Os resultados do estudo mostraram que os valores médios de APC aumentam com os intervalos de FI, mas com ampla variação dentro de cada intervalo de FI. Por exemplo, as faixas de FI com maior número de periódicos AA APC, entre 1 e 2 e entre 2 e 3 cobram APC entre US$ 105 e US$ 3.300 e entre US$ 320 e US$ 3.975, respectivamente. Os intervalos superiores de FI como 7-8 e maior que 8, entretanto, tem variações menores, entre US$ 1.204 e US$ 3.900 e entre US$ 2.250 e US$ 3.900, respectivamente. Os autores chamam atenção para o fato de que 80% dos periódicos AA APC tem FI igual ou menor a 4, e que a despeito da tendência de maior FI observada em periódicos com maior APC, há exceções.

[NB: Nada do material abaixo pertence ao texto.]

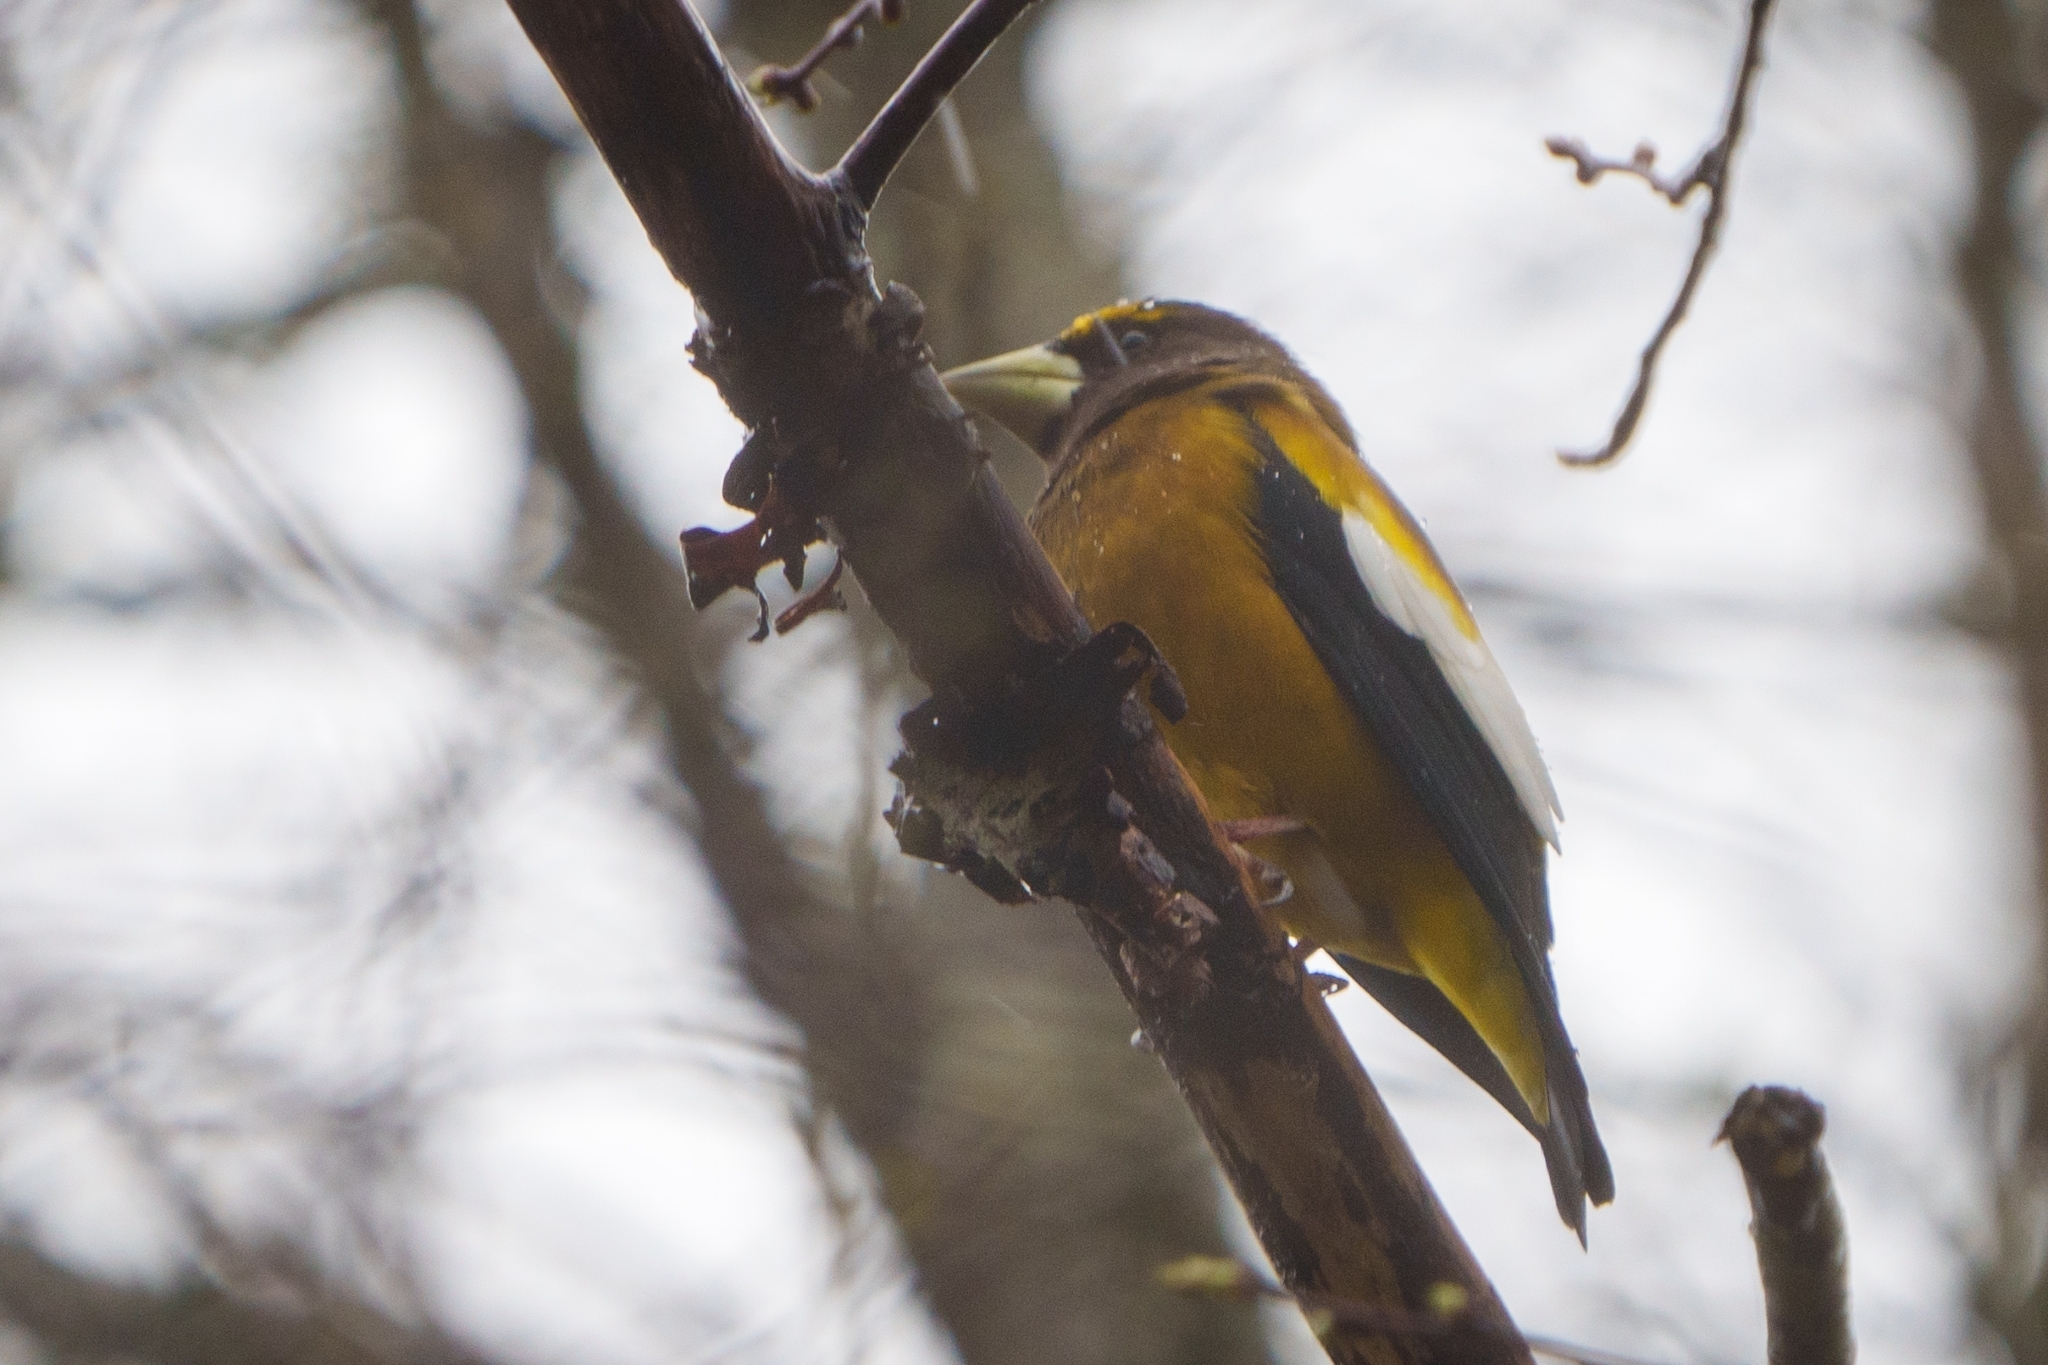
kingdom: Animalia
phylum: Chordata
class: Aves
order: Passeriformes
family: Fringillidae
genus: Hesperiphona
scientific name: Hesperiphona vespertina
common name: Evening grosbeak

Os autores encontraram uma correlação entre APC e a percentagem de artigos financiados por projetos de auxílio à pesquisa. Quanto maior o valor APC, maior é a percentagem de artigos originados de pesquisa financiada por auxílios de agências de fomento. Na faixa de APC com maior número de artigos, entre US$ 2.000 e US$ 2.500, os autores encontraram 102 periódicos, e 76.273 artigos, dos quais 79,4% eram decorrentes de projetos de pesquisa financiados. Esta percentagem sobe para 92,9% quando se considera a faixa de APC maior ou igual a US$ 2.500. Para comparação, 80.256 artigos foram publicados em periódicos AA gratuitos, e apenas 31% dos estudos contavam com financiamento. Entre os quase 3 milhões de artigos publicados em periódicos por assinatura, 57% deles eram resultado de projetos de pesquisa financiados.

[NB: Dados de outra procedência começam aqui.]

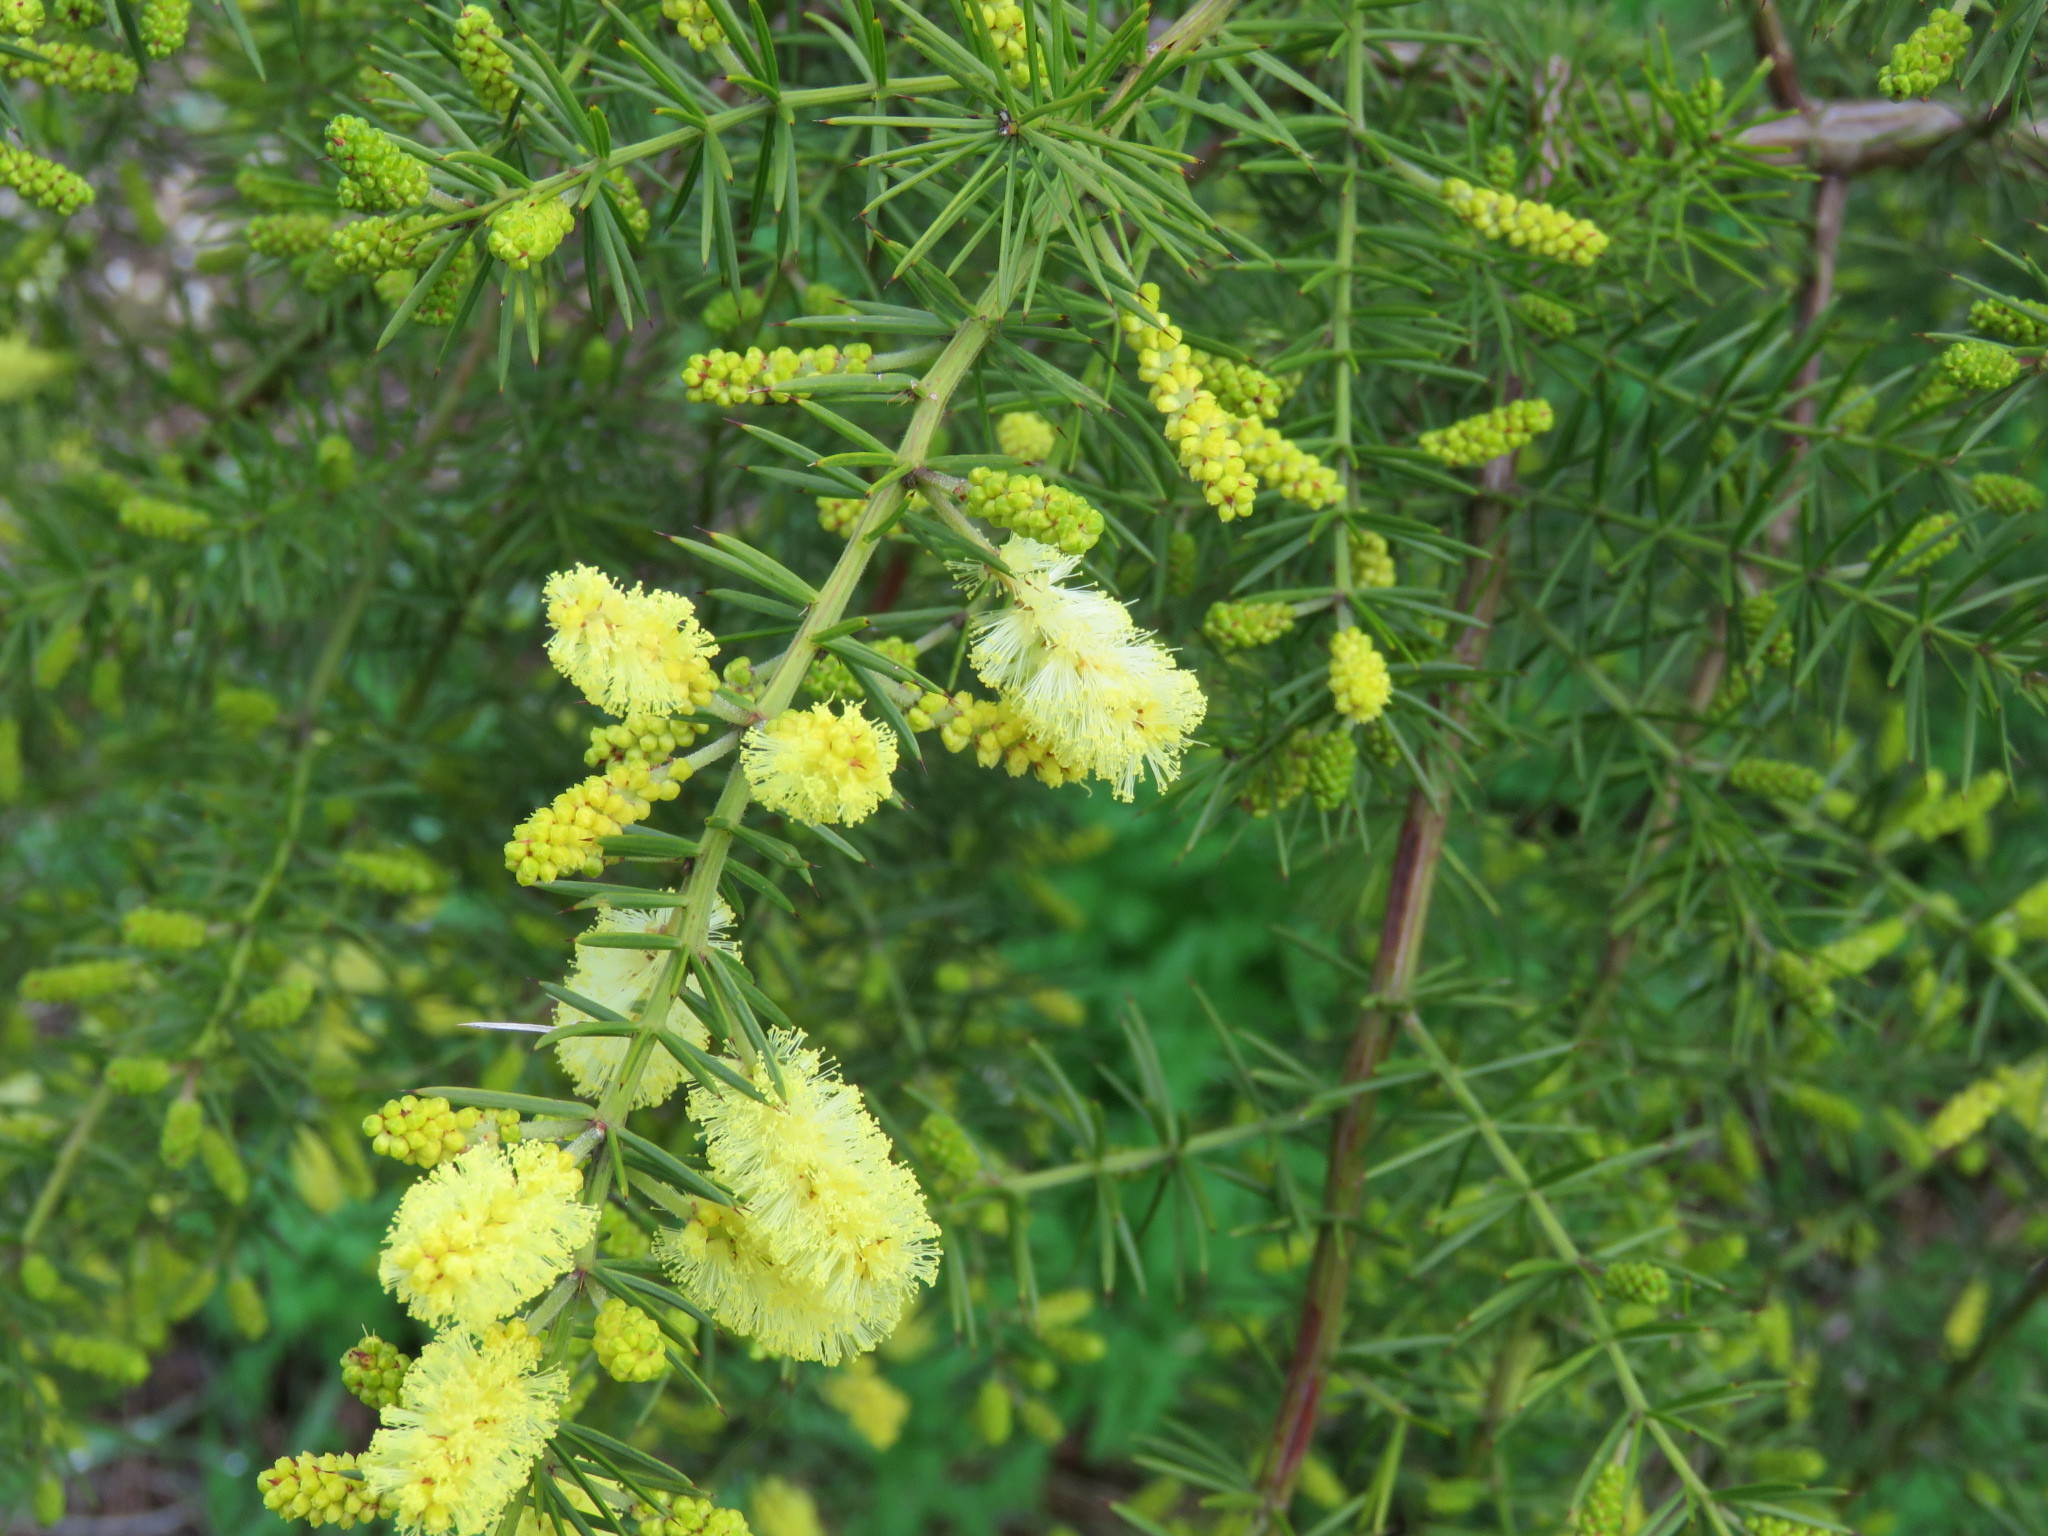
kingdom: Plantae
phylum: Tracheophyta
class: Magnoliopsida
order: Fabales
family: Fabaceae
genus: Acacia
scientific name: Acacia verticillata
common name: Prickly moses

Quanto ao país de publicação, dos 255 periódicos AA APC, 164 (64%) estão baseados na Europa, dos quais 76% do Reino Unido. Estes periódicos cobram os maiores valores de APC em todo o mundo (média de US$ 2.071), seguidos pelas 40 publicações da América do Norte (média de US$ 2.000), nove da Oceania (média de US$ 1.589) e 10 periódicos da América Latina (média de US$ 838). A seguir estão três periódicos da África (média de US$ 600) e 29 da Ásia (média de US$ 545). Os autores ressaltam a elevada percentagem de periódicos AA gratuitos do Brasil, veículo utilizado por grande parte dos pesquisadores do país, mesmo quando têm projetos de pesquisa financiados por agências de fomento. Sabemos que este fato se deve à predominância do AA entre os periódicos de qualidade do Brasil que são publicados pelo SciELO.

Considerando os dez países com maior número de artigos publicados em AA, de maneira geral, os resultados de pesquisa financiada são publicados mais em periódicos AA APC do que em periódicos AA gratuitos – com exceção do Brasil. Um fato digno de nota é que em seis países da Europa e da América do Norte, a percentagem de artigos resultantes de projetos financiados que se publica em periódicos AA APC é maior do que em periódicos por assinatura. Os demais quatro países entre os dez que mais publicam em AA se encontram na Ásia (China, Japão e Coréia do Sul) e na América do Sul (Brasil), regiões que se destacam pelo elevado número de periódicos AA gratuitos ou com baixo APC. A despeito deste fato, entretanto, nestes países, artigos resultantes de projetos de pesquisa se publicam mais em periódicos por assinatura do que em AA APC. Os dados também mostram que o Brasil publica mais artigos em AA (APC e gratuito) do que Reino Unido, Alemanha, Canadá, França ou Itália individualmente. Este fato se deve, em grande parte, ao Programa SciELO, que abriga seus periódicos de acesso aberto “em uma plataforma a nível nacional reduzindo custos, aumentando a eficiência” e facilitando a interoperabilidade de metadados entre repositórios, como destacado pelos autores da Índia em seu artigo1.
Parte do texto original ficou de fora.